Throughout her 48-year career, she made acting appearances in 59 films and directed eight others, working primarily in the United States, where she became a citizen in 1948. 



Ida Lupino also directed more than 100 episodes of television productions in a variety of genres including westerns, supernatural tales, situation comedies, murder mysteries, and gangster stories. 



She was the only woman to direct episodes of the original The Twilight Zone series, as well as the only director to have starred in the show.


Director, producer and writer

While on suspension, Lupino had ample time to observe filming and editing processes, and she became interested in directing. She described how bored she was on set while "someone else seemed to be doing all the interesting work."





She and her husband Collier Young formed an independent company, The Filmakers [sic], to produce, direct, and write low-budget, issue-oriented films. 


Her first directing job came unexpectedly in 1949 when director Elmer Clifton suffered a mild heart attack and could not finish Not Wanted, a film Lupino co-produced and co-wrote. Lupino stepped in to finish the film, but did not take directorial credit out of respect for Clifton. Although the film's subject of out-of-wedlock pregnancy was controversial, it received a vast amount of publicity, and she was invited to discuss the film with Eleanor Roosevelt on a national radio program.


Never Fear (1949) was her first director's credit. After producing four more films about social issues, including Outrage (1950), a film about rape (while this word is never used in the movie), Lupino directed her first hard-paced, all-male-cast film, The Hitch-Hiker (1953), making her the first woman to direct a film noir. The Filmakers [sic] went on to produce 12 feature films, six of which Lupino directed or co-directed, five of which she wrote or co-wrote, three of which she acted in, and one of which she co-produced.


Lupino once called herself a "bulldozer" to secure financing for her production company, but she referred to herself as "mother" while on set. On set, the back of her director's chair was labeled "Mother of Us All..." Her studio emphasized her femininity, often at the urging of Lupino herself. She credited her refusal to renew her contract with Warner Bros. under the pretenses of domesticity, claiming "I had decided that nothing lay ahead of me but the life of the neurotic star with no family and no home." She made a point to seem nonthreatening in a male-dominated environment, stating, "That's where being a man makes a great deal of difference. I don't suppose the men particularly care about leaving their wives and children. During the vacation period, the wife can always fly over and be with him. It's difficult for a wife to say to her husband, come sit on the set and watch."

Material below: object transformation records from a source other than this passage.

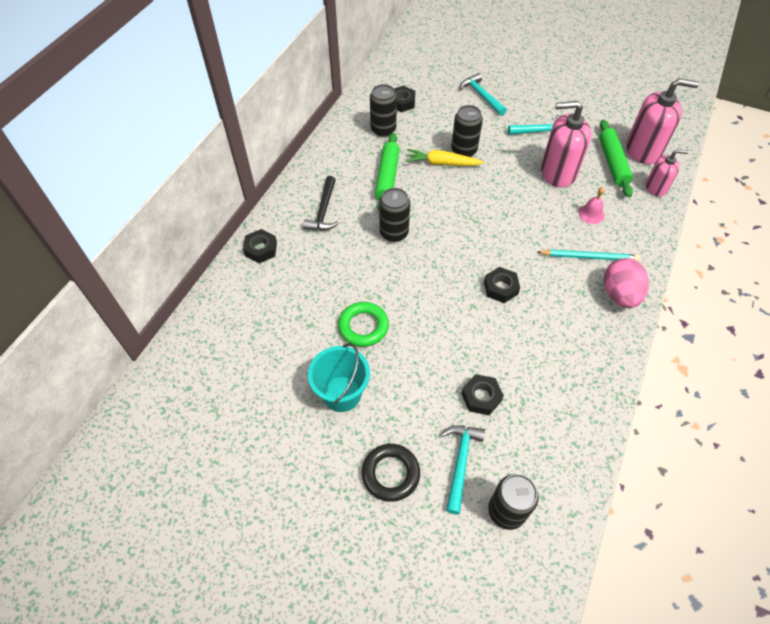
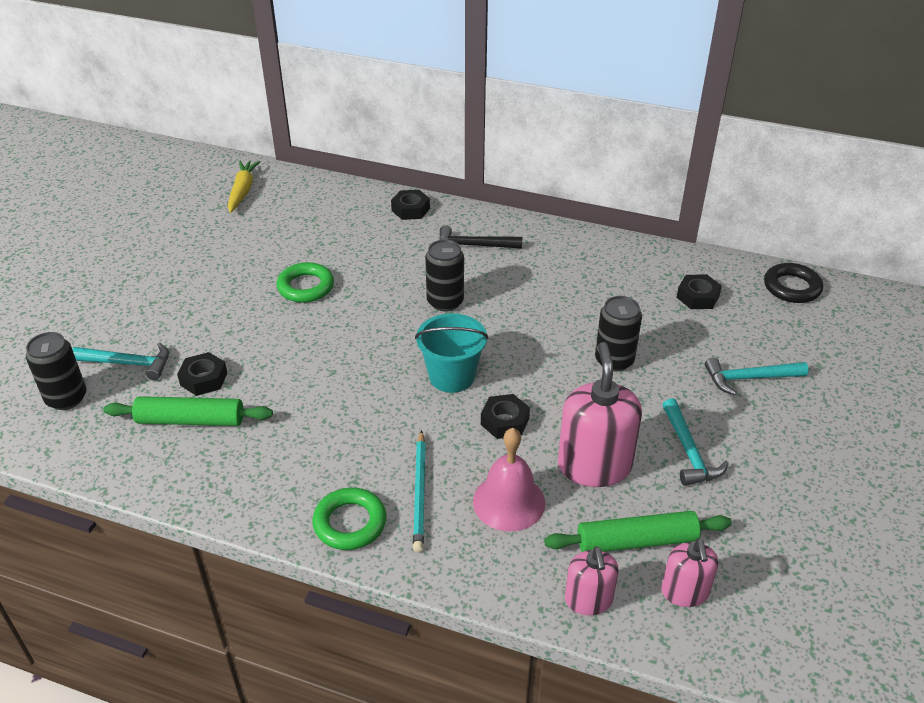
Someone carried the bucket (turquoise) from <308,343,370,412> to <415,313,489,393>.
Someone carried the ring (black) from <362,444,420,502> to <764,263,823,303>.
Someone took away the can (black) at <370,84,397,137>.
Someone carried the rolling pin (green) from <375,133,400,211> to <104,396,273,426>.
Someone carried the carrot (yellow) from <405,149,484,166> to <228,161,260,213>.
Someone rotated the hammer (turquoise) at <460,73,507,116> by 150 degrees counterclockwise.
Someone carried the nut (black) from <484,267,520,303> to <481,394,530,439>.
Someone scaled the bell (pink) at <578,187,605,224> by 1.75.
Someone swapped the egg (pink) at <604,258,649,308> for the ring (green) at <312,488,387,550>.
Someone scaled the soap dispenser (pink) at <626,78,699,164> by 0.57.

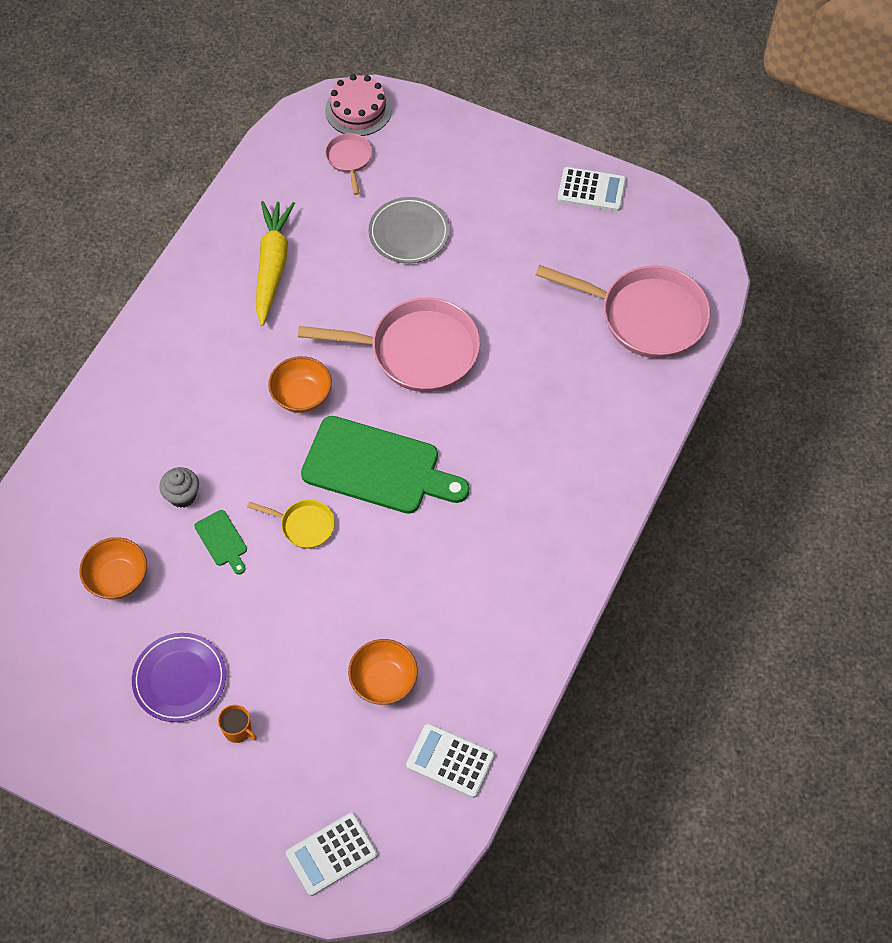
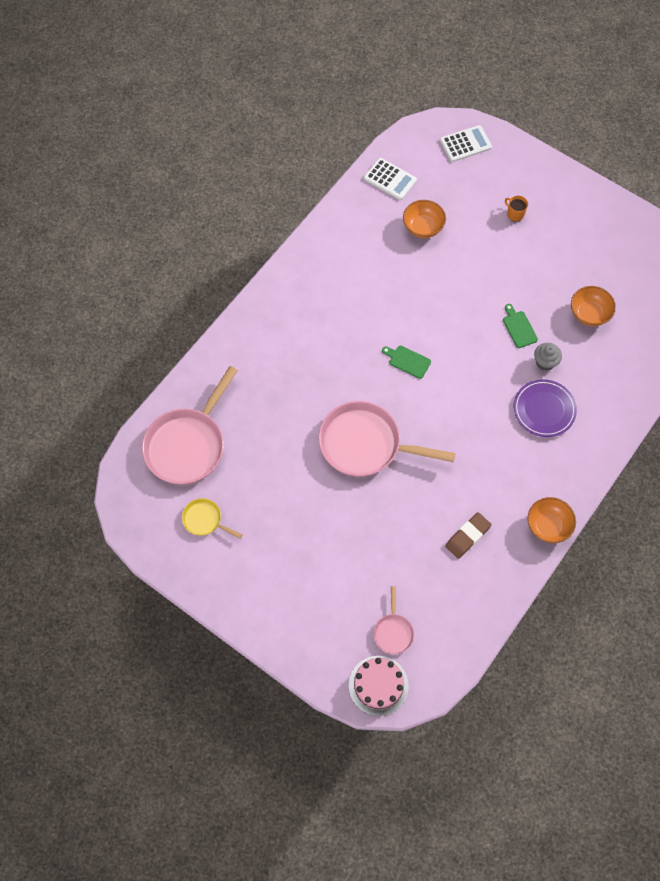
Someone carried the plate (purple) from <132,633,226,722> to <514,379,577,437>.
Someone carried the pan (yellow) from <247,500,335,549> to <182,498,243,539>.
Someone swapped the carrot (yellow) at <256,201,295,326> for the eraser (brown) at <445,512,492,559>.
Someone carried the bowl (orange) from <268,356,332,413> to <527,497,576,543>.
Someone scaled the cutting board (green) at <301,416,469,514> by 0.43.
Someone took away the plate (grey) at <368,197,450,263>.
Someone rotated the pan (pink) at <536,265,710,358> by 90 degrees counterclockwise.
Someone took away the calculator (white) at <558,167,626,211>.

Although directing became Lupino's passion, the drive for money kept her on camera, so she could acquire the funds to make her own productions. She became a wily low-budget filmmaker, reusing sets from other studio productions and talking her physician into appearing as a doctor in the delivery scene of Not Wanted. She used what is now called product placement, placing Coke, Cadillac, and other brands in her films. She shot in public places to avoid set-rental costs and planned scenes in pre-production to avoid technical mistakes and retakes. She joked that if she had been the "poor man's Bette Davis" as an actress, she had now become the "poor man's Don Siegel" as a director.


The Filmakers [sic] production company closed shop in 1955 and Lupino's last director's credit on a feature film was in 1965 for the Catholic schoolgirl comedy The Trouble With Angels, starring Hayley Mills and Rosalind Russell. She did not stop acting and directing, however, going on to a successful television career throughout the 1960s and '70s.

Death


Ida Lupino died from a stroke while undergoing treatment for colon cancer in Los Angeles on
August 3, 1995, at the age of 77. Her memoirs, Ida Lupino: Beyond the Camera, were edited after her death and published by Mary Ann Anderson.



Ida Lupino is interred at Forest Lawn Glendale Cemetery.  There exist two different theories as to how and where she is interred. The first theory is that her ashes were scattered on her mother, Constance G. Lupino's grave (or nearby). The other theory is that her ashes are buried in the unmarked grave between her mother on the left and actor Errol Flynn on the right.